La lezione che dobbiamo trarre da esperienze così diverse è che non ci sono manuali per le lotte di emancipazione: capire le prospettive progressiste che il proprio paese ha da offrire richiede pazienza, umiltà e abilità di lettura, ma anche determinazione e capacità di cogliere le occasioni, rispetto per chi lotta da una vita ma coraggio per tentare nuove strade. Tutte caratteristiche che le forze che aspiravano al rinnovamento in Italia, negli ultimi anni, non hanno mostrato. Quel che hanno in comune i migliori fenomeni recenti di cambiamento politico – Podemos, Syriza, le mobilitazioni in appoggio a Bernie Sanders, Corbyn e Jean-Luc Mélenchon – è la simbiosi con un movimento popolare esteso ed entusiasta. Affinché questo possa nascere, il senso comune delle persone ha bisogno di scuotersi e mettersi in cammino. Con l’eccezione di Corbyn in Gran Bretagna, i fenomeni politici di rinnovamento sono nati sulla scia di mobilitazioni cittadine come gli Indignados o Occupy Wall Street: andando oltre le forme tradizionali di protesta, questi riuscirono ad ottenere simpatie ed appoggi senza precedenti nell’opinione pubblica dei loro paesi, modificando trasversalmente il senso comune della cittadinanza e aprendo la strada a cambiamenti politici impensabili anche solo un decennio fa.

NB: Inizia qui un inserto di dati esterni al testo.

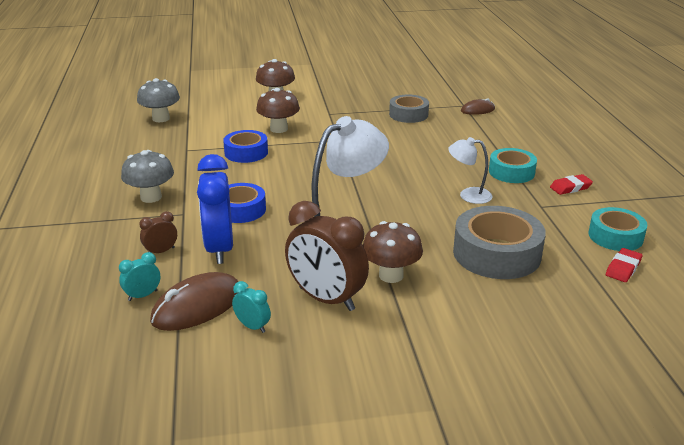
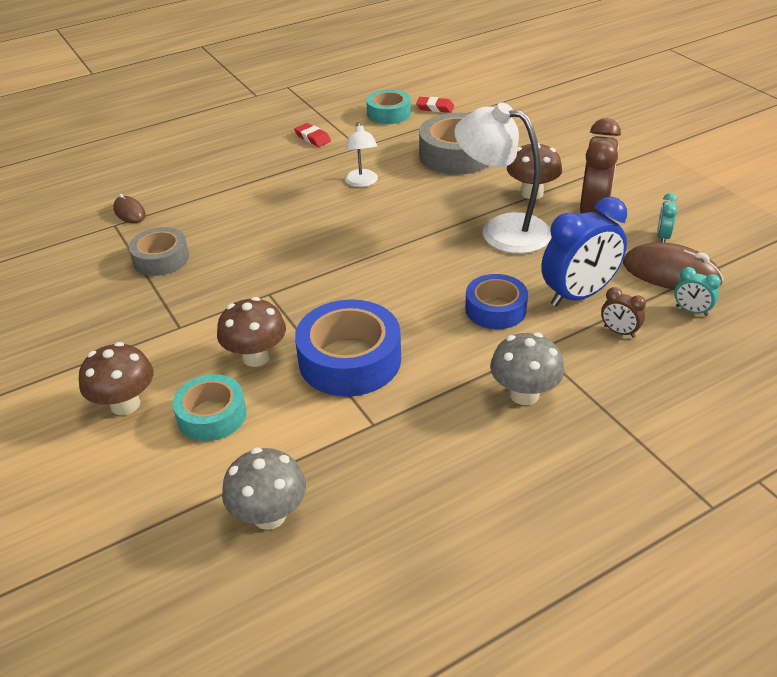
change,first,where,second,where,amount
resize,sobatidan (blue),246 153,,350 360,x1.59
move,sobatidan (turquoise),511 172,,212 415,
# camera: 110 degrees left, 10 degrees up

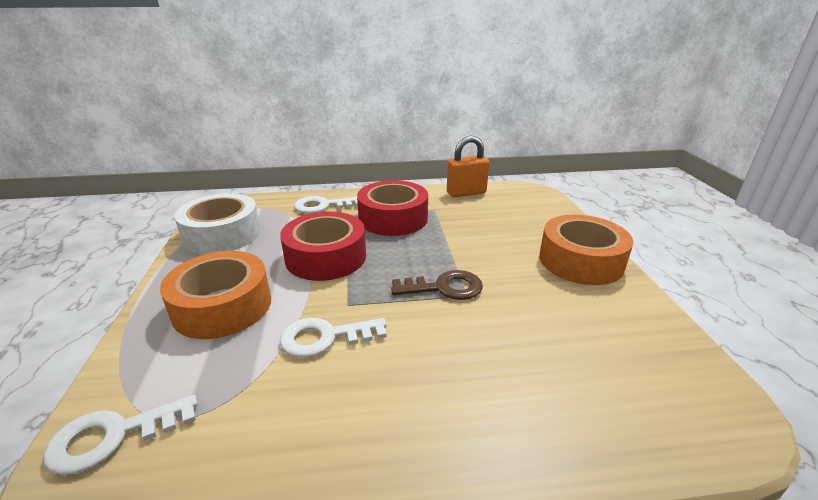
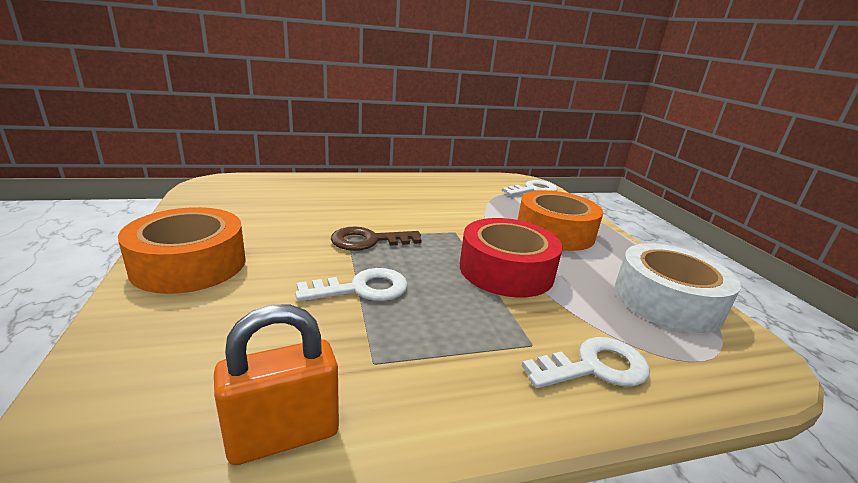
change,first,where,second,where,amount
delete,sobatidan (red),393 218,,,
move,mamebo (white),325 338,,362 289,
# camera: 170 degrees right, 5 degrees down

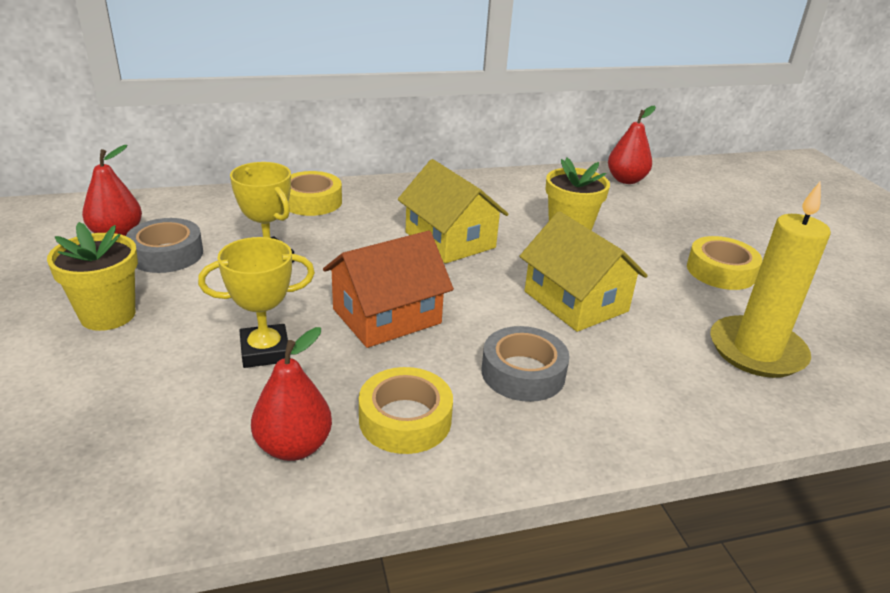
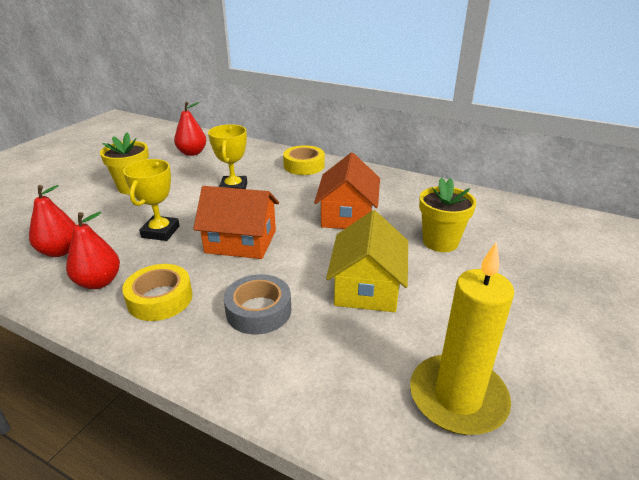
change,first,where,second,where,amount
move,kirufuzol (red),626 180,,60 251,
recolor,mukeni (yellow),450 240,mukeni (orange),347 215,
delete,sobatidan (grey),166 254,,,
delete,sobatidan (yellow),720 271,,,
rotate,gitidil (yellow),265 351,,160 232,75 degrees clockwise
# camera: 45 degrees right, 0 degrees up

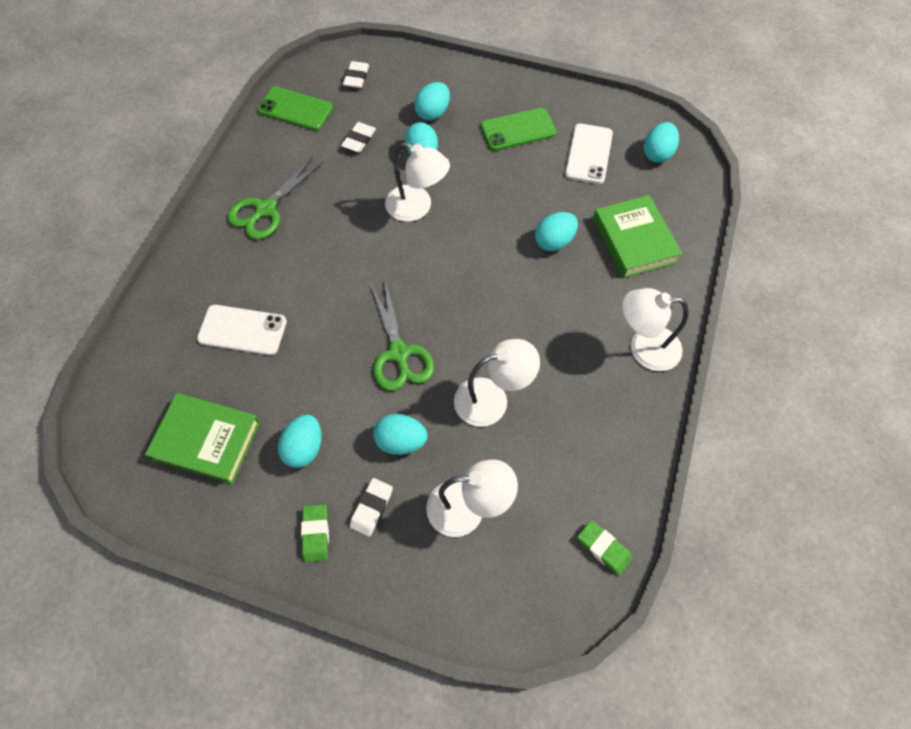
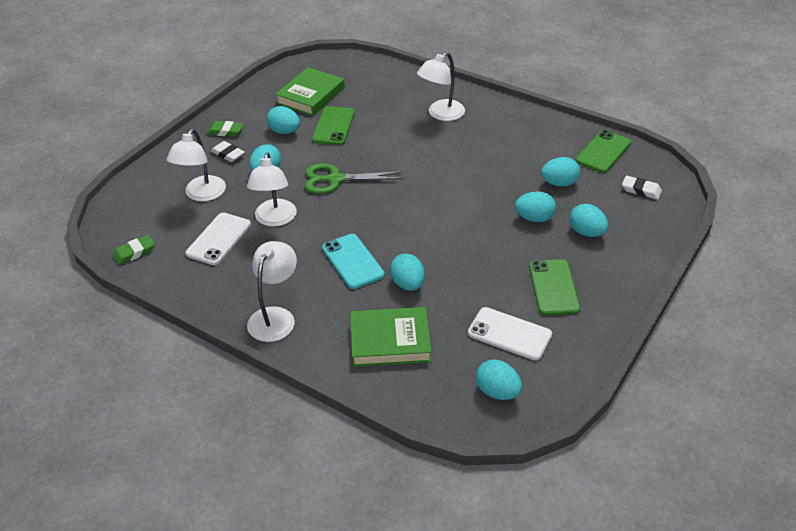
change,first,where,second,where,amount
replace,rotodo (white),359 140,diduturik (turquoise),559 183,
move,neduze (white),417 207,,441 114,
delete,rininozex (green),265 209,,,
move,rigogok (white),242 330,,219 239,
insert,,,rigogok (green),333 126,
insert,,,rigogok (turquoise),352 261,
# camera: 105 degrees right, 20 degrees down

In Italia, se si escludono i “Vaffanculo” del marketing digitale di Grillo e Casaleggio – la cui creatura politica ha dimostrato, nonostante la buona volontà di alcuni suoi esponenti, di non avere un progetto di paese e di essere disposta a titillare i peggiori istinti fascistoidi pur di rimanere sulla cresta dell’onda – non abbiamo assistito a movimenti così partecipati. Non che siano mancate giuste proteste e mobilitazioni – per il lavoro, l’ambiente, la scuola, i diritti – ma nessuna di esse è stata in grado di generare un movimento d’opinione ampio attirando la simpatia e l’appoggio della maggioranza della popolazione. E tuttavia le vittorie referendarie sui beni comuni nel 2011 e sulla Costituzione nel 2016 dimostrano che sotto la cenere c’è brace ardente. In mancanza di un movimento di cittadinanza che la ravvivi, c’è da mettersi in ascolto del senso comune delle persone, viverne i drammi, condividerne le speranze, trarre da esse gli elementi migliori che possano servire come leva del cambiamento.

Ma cos’è senso comune?

“Il senso comune ci dirà” – scriveva il rivoluzionario americano Thomas Paine – “che il potere che ha tentato di sottometterci è, fra tutti, il più inadatto a difenderci”. Si riferiva alla flotta inglese che minacciava i porti delle colonie ribelli, ma valgano le sue parole come monito a chi ancora crede che i leader e le ideologie neo-liberisti, responsabili dell’attuale stato di cose, possano porre fine alla crisi sistemica da loro stessi generata.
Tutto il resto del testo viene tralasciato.